After financial liabilities (like debt) have been met, the widow, widower or surviving civil partner is entitled to 'prior rights'. The surviving partner is entitled to the dwelling of the deceased (if the house is worth less than £300,000) or, where the house is worth more than that, they are entitled to the house up to the value of £300,000. On top of this, they are entitled to furnishings in the house up to the value of £24,000. They are also allowed the first £42,000 (if the deceased had children) or first £75,000 (if the deceased had no descendants) of the estate. Prior rights are the first claim on the estate, ahead of legal rights, when the deceased dies intestate.

Legal Rights

Surviving spouses or civil partners and children are entitled to legal rights to the movable estate of the deceased.The surviving spouse is entitled to one-third of the deceased's movable estate (if the deceased has living descendants) or one-half if they do.Similarly, the children of the deceased are collectively entitled to one-third of the movable estate (if there are no surviving spouses) or one-half, if there is still a surviving spouse.

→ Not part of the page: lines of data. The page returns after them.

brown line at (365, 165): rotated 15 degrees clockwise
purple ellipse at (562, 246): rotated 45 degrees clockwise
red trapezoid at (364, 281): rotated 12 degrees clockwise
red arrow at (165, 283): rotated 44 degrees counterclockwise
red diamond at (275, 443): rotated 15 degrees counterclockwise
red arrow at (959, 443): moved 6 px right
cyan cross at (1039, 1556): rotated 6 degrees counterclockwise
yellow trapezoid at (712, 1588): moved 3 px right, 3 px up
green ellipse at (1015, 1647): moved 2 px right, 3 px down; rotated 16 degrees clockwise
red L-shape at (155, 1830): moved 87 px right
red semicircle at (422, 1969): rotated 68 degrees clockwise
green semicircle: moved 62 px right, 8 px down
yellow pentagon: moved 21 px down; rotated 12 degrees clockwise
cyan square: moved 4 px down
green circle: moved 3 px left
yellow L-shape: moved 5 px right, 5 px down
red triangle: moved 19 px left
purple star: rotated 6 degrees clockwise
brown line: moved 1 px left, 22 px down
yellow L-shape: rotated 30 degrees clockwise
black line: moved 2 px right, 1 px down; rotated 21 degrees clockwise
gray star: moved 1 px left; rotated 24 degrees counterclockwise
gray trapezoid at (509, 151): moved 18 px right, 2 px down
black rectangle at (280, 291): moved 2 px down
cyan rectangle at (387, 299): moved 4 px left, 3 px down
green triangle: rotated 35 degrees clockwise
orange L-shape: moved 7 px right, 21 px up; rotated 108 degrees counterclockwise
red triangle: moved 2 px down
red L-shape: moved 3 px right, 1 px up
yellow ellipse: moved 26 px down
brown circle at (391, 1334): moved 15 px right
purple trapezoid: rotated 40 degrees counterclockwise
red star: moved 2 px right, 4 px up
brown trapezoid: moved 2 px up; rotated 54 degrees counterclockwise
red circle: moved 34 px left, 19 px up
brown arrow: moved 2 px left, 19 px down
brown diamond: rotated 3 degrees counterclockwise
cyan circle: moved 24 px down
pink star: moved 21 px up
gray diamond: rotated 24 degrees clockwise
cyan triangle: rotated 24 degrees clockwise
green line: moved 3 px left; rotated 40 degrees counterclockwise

Where the children have died before their parents, and they have children themselves, their share of the movable estate is transferred to their children (ie the deceased's grandchildren) by the principle of 'representation'.

Valid Wills

Where the deceased has left a valid will, prior rights do not apply. However, legal rights still apply to spouses or children--but if they are named in the will, too, they must choose between claiming legal rights or claiming what is left to them in the will. For example, if a man dies leaving his wife a bequest of £2,000 in his will, she can choose to accept it or claim one-third or one-half of his movable estate as is her legal right.